Il se peut que je sois resté abonné à la liste de diffusion par simple paresse. Certains mentionnaient le rapporteur de bogues de temps en temps, souvent comme une réponse directe aux demandes de fonctionnalités, alors j’y ai finalement jeté un coup d’œil. Mais les rapporteurs de bogue, en particulier Bugzilla, sont d’étranges outils avec beaucoup d’options complexes. Un domaine que vous préférez normalement éviter à moins que vous ne soyez masochiste. Ils contiennent maints tickets décrivant des bogues ou des demandes de fonctionnalités émanant d’utilisateurs et de développeurs. Il semblait également que ces rapports aient été en partie utilisés pour planifier les priorités (appeler cela « gestion de projet » aurait été un euphémisme ; moins d’un quart des problèmes qui étaient planifiés pour être résolus ou implémentés dans une version spécifique étaient réellement corrigés au bout du compte).

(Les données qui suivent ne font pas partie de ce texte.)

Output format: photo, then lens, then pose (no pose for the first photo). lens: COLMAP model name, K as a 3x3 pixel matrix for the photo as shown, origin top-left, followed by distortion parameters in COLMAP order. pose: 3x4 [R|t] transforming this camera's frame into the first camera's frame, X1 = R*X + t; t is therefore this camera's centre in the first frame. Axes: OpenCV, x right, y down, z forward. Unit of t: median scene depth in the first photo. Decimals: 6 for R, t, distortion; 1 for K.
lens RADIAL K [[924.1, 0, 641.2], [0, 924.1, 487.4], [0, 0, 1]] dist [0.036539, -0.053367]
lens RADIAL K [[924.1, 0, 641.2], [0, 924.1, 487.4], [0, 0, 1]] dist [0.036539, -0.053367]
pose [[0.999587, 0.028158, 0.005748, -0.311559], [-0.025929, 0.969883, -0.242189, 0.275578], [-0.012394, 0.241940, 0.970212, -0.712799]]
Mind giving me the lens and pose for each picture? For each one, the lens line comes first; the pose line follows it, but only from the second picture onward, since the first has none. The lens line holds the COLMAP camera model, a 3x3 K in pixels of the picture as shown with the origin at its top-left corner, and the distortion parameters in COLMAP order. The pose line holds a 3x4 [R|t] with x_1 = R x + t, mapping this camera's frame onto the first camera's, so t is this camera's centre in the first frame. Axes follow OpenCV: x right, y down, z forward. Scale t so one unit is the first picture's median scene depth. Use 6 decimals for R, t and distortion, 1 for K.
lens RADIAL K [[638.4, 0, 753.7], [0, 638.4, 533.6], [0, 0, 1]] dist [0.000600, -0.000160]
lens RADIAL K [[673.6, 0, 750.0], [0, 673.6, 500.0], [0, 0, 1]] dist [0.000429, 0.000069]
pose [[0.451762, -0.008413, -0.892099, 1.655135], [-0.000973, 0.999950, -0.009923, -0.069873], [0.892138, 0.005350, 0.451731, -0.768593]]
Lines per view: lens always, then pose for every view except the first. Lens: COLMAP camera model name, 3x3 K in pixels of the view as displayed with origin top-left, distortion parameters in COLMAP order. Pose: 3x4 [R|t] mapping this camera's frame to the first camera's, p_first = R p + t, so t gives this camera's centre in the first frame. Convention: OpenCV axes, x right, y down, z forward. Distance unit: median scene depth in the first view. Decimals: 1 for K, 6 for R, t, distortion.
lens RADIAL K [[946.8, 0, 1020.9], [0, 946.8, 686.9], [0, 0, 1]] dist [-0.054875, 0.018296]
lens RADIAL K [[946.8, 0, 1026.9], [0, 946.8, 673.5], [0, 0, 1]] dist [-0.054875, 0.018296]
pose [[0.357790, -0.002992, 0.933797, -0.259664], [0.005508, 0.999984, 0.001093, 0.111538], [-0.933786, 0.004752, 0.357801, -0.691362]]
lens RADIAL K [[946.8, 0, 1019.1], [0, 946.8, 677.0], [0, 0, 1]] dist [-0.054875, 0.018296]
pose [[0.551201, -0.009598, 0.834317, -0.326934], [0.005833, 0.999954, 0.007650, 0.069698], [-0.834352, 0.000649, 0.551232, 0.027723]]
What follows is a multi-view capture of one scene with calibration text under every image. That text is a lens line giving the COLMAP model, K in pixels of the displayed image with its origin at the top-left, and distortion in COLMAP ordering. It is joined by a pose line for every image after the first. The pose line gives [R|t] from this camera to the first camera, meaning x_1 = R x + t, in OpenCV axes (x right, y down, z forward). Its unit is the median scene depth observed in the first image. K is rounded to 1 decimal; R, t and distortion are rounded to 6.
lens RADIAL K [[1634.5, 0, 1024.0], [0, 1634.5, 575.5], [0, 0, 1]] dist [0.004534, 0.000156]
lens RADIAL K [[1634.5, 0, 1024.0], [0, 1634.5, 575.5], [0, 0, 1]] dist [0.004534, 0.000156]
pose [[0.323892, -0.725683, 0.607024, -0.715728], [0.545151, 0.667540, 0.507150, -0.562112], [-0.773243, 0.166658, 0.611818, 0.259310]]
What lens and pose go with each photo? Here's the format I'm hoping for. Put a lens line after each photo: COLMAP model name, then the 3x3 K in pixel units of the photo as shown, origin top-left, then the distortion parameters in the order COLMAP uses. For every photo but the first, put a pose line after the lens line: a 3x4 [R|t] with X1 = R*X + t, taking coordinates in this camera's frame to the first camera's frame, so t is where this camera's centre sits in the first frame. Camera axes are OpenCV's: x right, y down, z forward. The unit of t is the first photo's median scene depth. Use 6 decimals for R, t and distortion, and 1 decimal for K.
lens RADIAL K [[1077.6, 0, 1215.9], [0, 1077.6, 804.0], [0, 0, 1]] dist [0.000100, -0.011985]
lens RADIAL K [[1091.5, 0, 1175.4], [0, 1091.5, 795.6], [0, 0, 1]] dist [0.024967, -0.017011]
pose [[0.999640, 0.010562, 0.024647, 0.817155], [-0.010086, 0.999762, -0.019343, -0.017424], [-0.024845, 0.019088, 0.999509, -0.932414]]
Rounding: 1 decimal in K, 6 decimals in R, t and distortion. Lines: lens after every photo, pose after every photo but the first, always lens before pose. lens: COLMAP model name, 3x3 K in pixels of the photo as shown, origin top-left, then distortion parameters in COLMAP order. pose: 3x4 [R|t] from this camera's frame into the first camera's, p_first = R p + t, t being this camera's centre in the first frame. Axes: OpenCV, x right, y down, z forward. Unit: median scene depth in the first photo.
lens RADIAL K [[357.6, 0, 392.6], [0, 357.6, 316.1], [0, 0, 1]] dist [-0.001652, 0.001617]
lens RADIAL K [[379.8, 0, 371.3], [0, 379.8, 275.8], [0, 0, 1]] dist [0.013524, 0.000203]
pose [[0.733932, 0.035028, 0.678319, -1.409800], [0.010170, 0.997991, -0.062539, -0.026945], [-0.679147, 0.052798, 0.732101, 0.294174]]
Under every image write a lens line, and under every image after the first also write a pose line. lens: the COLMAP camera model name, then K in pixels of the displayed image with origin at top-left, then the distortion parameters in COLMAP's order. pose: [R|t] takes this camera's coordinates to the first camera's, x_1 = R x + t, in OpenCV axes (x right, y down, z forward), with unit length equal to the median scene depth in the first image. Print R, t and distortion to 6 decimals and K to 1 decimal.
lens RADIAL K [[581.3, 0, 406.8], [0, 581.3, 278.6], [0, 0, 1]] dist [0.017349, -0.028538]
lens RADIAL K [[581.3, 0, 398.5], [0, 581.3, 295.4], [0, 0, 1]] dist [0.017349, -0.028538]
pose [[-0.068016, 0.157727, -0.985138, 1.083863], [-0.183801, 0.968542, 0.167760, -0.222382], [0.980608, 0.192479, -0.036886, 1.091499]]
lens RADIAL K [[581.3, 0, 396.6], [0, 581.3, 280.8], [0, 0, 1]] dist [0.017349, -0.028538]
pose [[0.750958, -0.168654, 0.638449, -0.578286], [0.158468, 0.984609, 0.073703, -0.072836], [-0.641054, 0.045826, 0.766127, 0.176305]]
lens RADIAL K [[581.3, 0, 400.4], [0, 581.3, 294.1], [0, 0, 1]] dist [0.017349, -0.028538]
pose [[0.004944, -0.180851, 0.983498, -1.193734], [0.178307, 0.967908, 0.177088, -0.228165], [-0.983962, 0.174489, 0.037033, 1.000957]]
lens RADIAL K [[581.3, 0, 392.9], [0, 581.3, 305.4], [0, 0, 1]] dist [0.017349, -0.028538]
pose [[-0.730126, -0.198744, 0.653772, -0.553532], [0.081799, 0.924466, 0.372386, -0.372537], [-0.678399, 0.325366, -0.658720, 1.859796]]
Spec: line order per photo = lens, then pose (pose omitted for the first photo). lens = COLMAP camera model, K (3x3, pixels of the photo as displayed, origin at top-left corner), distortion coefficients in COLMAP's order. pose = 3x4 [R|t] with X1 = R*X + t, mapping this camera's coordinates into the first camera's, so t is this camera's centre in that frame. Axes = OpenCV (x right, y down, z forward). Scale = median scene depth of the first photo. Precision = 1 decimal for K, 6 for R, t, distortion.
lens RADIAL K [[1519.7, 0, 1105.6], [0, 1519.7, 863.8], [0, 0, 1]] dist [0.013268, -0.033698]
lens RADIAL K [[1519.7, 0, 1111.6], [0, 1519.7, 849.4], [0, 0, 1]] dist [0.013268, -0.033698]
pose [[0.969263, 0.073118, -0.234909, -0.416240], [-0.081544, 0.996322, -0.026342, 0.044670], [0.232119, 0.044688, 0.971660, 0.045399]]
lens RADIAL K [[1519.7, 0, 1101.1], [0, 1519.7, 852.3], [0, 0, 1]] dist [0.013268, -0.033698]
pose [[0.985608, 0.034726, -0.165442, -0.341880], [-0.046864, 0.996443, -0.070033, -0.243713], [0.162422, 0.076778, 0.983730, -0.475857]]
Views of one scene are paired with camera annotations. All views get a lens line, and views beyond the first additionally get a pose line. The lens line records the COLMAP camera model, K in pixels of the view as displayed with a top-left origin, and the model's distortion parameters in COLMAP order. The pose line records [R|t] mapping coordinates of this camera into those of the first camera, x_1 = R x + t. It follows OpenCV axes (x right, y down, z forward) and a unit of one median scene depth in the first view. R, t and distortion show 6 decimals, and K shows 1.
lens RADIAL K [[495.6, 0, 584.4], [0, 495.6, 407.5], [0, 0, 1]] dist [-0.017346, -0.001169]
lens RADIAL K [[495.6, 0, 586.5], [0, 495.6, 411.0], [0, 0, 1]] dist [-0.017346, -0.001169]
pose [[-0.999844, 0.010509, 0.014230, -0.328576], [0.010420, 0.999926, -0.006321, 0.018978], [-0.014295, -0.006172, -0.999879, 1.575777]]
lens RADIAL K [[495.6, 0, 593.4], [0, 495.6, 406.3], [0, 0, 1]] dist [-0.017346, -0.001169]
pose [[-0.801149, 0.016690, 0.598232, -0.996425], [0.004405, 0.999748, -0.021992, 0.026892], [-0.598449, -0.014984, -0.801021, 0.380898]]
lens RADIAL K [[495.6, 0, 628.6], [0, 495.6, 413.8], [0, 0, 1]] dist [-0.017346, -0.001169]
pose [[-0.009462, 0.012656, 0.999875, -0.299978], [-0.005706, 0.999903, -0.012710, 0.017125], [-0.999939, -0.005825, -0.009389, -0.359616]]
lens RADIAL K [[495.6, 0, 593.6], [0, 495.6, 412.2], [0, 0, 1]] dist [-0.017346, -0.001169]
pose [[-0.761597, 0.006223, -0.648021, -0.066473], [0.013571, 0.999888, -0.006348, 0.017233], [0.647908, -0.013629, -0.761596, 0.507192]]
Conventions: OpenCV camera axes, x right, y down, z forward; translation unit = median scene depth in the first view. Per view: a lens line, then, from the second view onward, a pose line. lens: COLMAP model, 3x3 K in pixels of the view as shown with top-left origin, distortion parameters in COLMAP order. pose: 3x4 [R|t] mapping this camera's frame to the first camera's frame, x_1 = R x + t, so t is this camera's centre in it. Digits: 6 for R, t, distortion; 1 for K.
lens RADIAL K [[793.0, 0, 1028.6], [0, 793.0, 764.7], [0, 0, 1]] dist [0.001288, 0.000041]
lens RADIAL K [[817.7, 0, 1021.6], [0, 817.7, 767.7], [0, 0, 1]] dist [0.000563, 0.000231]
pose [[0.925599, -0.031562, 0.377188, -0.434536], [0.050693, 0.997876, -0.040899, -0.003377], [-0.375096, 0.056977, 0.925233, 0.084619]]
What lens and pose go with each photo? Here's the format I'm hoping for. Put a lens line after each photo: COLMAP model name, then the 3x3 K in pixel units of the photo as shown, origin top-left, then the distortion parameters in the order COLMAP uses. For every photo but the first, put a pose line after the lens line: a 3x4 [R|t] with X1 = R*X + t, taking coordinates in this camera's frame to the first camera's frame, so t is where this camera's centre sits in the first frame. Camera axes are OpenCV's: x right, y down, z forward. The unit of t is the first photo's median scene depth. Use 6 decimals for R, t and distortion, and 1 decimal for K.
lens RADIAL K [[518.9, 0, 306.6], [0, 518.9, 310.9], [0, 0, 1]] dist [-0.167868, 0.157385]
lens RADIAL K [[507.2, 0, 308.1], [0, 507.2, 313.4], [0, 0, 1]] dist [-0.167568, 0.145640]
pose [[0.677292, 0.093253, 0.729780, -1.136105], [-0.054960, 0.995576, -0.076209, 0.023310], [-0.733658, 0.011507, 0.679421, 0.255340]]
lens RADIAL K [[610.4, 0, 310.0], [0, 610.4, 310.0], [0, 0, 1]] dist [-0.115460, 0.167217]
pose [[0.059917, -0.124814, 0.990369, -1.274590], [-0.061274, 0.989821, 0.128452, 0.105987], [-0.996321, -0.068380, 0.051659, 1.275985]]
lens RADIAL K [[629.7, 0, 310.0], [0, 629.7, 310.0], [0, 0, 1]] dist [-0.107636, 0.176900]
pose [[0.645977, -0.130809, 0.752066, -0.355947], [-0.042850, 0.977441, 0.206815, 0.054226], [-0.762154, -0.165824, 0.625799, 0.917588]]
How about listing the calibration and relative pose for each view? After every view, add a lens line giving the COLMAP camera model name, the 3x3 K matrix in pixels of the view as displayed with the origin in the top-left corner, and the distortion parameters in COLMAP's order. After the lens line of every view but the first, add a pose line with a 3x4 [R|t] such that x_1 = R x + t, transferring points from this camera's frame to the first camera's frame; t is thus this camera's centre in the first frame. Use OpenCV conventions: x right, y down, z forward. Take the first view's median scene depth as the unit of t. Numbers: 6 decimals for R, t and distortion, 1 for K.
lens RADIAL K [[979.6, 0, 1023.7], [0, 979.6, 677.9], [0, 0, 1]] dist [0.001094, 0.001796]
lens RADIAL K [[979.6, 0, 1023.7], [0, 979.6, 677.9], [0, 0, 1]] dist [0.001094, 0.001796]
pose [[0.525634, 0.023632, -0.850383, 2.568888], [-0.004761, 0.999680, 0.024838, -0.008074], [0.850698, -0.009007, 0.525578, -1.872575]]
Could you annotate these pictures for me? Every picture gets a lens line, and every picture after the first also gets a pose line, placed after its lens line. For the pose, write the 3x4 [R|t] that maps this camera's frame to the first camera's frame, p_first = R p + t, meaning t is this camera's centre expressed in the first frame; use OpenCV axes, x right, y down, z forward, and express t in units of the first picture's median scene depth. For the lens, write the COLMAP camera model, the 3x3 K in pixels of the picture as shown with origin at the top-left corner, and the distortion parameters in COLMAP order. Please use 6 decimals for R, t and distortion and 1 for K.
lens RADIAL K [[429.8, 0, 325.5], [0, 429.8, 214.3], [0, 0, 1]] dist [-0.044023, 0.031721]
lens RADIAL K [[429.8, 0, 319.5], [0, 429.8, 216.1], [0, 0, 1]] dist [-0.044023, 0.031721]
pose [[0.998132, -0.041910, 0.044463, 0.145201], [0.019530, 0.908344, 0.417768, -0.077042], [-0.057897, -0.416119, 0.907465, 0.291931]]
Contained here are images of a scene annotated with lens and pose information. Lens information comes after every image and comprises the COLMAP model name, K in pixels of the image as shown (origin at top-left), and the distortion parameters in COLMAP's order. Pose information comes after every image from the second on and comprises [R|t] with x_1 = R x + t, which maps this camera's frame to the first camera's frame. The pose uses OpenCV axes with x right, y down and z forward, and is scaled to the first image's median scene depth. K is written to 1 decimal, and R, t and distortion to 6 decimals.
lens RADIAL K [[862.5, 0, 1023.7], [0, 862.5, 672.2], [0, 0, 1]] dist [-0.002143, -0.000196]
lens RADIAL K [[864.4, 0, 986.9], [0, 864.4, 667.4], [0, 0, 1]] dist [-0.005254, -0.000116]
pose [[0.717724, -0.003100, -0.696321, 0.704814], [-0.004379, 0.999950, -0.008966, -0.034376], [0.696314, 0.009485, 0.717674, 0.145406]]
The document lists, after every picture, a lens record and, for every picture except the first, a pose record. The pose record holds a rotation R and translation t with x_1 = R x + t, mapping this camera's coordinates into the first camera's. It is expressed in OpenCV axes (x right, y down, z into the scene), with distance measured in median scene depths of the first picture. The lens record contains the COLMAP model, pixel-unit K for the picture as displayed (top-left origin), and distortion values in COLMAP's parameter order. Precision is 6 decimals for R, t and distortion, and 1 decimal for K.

Au-delà d’une vision intéressante sur les problèmes du logiciel et sur la popularité de certaines demandes, ce que j’ai découvert, c’est beaucoup de choses incohérentes et pas mal de bruit, comme des doublons ou des rapports de bogues manquant d’éléments pour pouvoir être traités correctement. J’ai eu envie de nettoyer un peu en « triant » les rapports de bogues disponibles. Je ne sais pas bien ce que cela vous dit sur mon état d’esprit — ajouter ici des mots-clés bidon pour une caractérisation aléatoire, comme organisé, persévérant et intelligent. C’est assez ironique quand on pense à mon père qui se plaignait toujours du bordel dans ma chambre. Donc à cette époque lointaine de modems commutés, j’avais pour habitude de rassembler mes questions et de les faire remonter sur IRC une fois par jour afin de mitrailler de questions le responsable des bogues d’Evolution, qui était toujours accueillant, patient et soucieux de partager son expérience. Si jamais à l’époque il y avait un guide de triage qui couvrait les savoirs de base pour la gestion des bogues et qui exposait les bonnes pratiques et les pièges les plus courants, je n’en avais pas entendu parler.

Le nombre de signalements baissa de 20% en quelques mois, bien que ce ne fût bien évidemment pas grâce à une unique personne qui faisait le tri des tickets. Il y avait manifestement du travail en attente, comme diminuer le nombre des tickets attribués aux développeurs pour qu’ils puissent mieux se concentrer, parler avec eux, définir les priorités, et répondre aux commentaires non-traités de certains utilisateurs. L’open source accueille toujours bien les contributions une fois que vous avez trouvé votre créneau.

Bien plus tard, j’ai pris conscience qu’il y avait de la documentation à consulter. Luis Villa, qui fut probablement le premier des experts en bogues, a écrit un essai titré « Pourquoi tout le monde à besoin d’un expert en bogue » et la majorité des équipes anti-bogues sur les projets open source ont publié au même moment des guides sur le triage qui ont aidé les débutants à s’impliquer dans la communauté. De nombreux développeurs ont débuté leur fantastique carrière dans l’open source en triant les bogues et ont ainsi acquis une première expérience de gestion de projet logiciel.

Il y a aussi de nos jours des outils qui peuvent vous épargner beaucoup de temps quand arrive l’abrutissant travail de triage. Du côté serveur, l’extension « stock answers » de GNOME fournit les commentaires courants et fréquemment usités afin de les ajouter aux tickets en un clic pendant que, du côté client, vous pouvez faire tourner votre propre script  GreaseMonkey ou l’extension Jetpack de Matej Cepl, appelée  « bugzilla-triage-scripts » [2].

Si vous êtes un musicien moyen ou médiocre mais que vous aimez tout de même la musique par-dessus tout, vous pouvez toujours y travailler en tant que journaliste. Le développement de logiciels possède également ce genre de niches qui peuvent vous donner satisfaction, au-delà de l’idée première d’écrire du code. Cela vous prendra un peu de temps pour les trouver, mais ça vaut la peine d’y consacrer vos efforts, votre expérience et vos  contacts. Avec un peu de chance et de talent, cela peut même vous permettre de gagner votre vie dans le domaine qui vous intéresse personnellement… et vous éviter de finir pisse-code.